Citizens hoping to obtain temporary, legal employment in the United States and other countries frequently paid recruiters hundreds or thousands of dollars in prohibitive fees to secure jobs, and many prospective workers were promised jobs that did not exist. The government rarely investigated cases of alleged abusive and fraudulent recruitment practices. Although the law requires entities recruiting for overseas employment to register with the STPS, there is no enforcement mechanism, and only a handful of recruiters complied.

The situation of agricultural workers remained particularly precarious, with similar patterns of exploitation throughout the sector. Labor recruiters enticed families to work during harvests with verbal promises of decent wages and a good standard of living. Rather than receiving daily wages once a week, as mandated by law, day laborers had to meet certain harvest quotas to receive the promised wage. Wages were illegally withheld until the end of the harvest to ensure that the workers did not leave. Civil society organizations alleged that workers were prohibited from leaving by threats of violence or by nonpayment of wages. Workers had to buy food and other items at the company store at high markups, at times leaving them with no money at the end of the harvest after settling debts. Civil society groups reported families living in inhuman conditions, with inadequate and cramped housing, no access to clean water or bathrooms, insufficient food, and without medical care. With no access to schools or child care, many workers took their children to work in the fields.

Occupational Safety and Health: The law requires employers to observe occupational safety and health regulations, issued jointly by the STPS and Institute for Social Security. Legally mandated joint management and labor committees set standards and are responsible for overseeing workplace standards in plants and offices. Individual employees or unions may complain directly to inspectors or safety and health officials. By law workers may remove themselves from situations that endanger health or safety without jeopardy to their employment. The STPS has the authority to order labor inspections at any time in the event of labor law violations, imminent risk to employees, or workplace accidents. Penalties for law violations regarding occupational safety and health regulations were commensurate with those for other similar laws but were rarely enforced.

News reports indicated poor working conditions in some factories. These included low wages, contentious labor management, long work hours, unjustified dismissals, a lack of social security benefits, unsafe workplaces, and no freedom of association. Many women working in the industry reported suffering some form of abuse.

According to data from the Mexican Social Security Institute, in 2020 there were approximately 278,000 workplace accidents, resulting in 666 deaths.

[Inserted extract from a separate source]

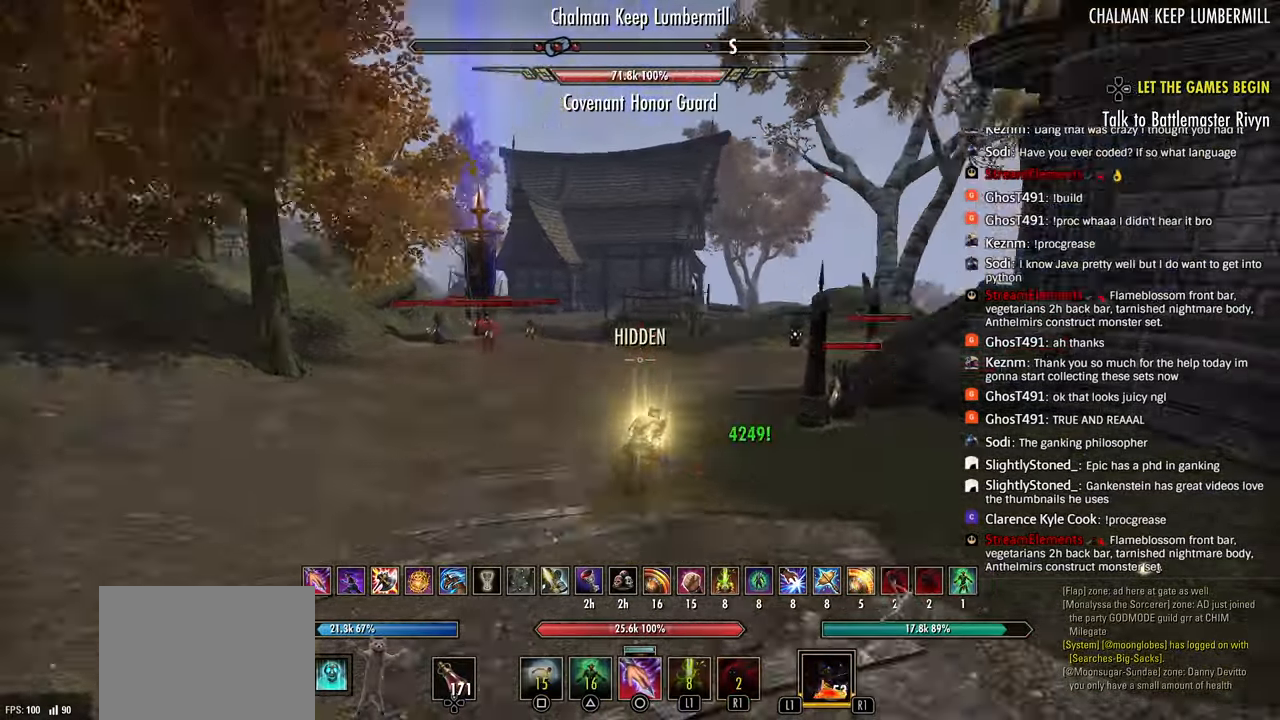
{"buttons": [], "left_stick": "up-left", "right_stick": "right", "events": [[83, "right_stick", "right"], [100, "R1", "down"], [217, "R1", "up"], [250, "left_stick", "up-left"]]}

Hundreds of thousands of workers continued to work in foreign-owned factories, mainly in northern border states, producing electronics, medical equipment, and auto parts. Several outbreaks of COVID-19 resulted in multiple deaths. Some companies reportedly did not implement effective protective measures for employees, and one factory, owned by Eaton Corporation in Baja California, was operating illegally and was closed after it placed chains on its doors to prevent 800 workers from leaving.

Informal Sector: According to INEGI informal workers represented 56 percent of total workers in the country as of the second quarter of the year. Labor inspections focused on the formal sector, leaving informal workers with no labor law protection. Informal workers were in every sector of the economy, with agriculture as the sector with the greatest number of informal workers. While on average informal workers earned less than the minimum wage, in some areas, such as near the northern border, informal employment could pay more than formal employment in the manufacturing sector. Informal workers lacked access to social protection mechanisms such as health care and retirement benefits.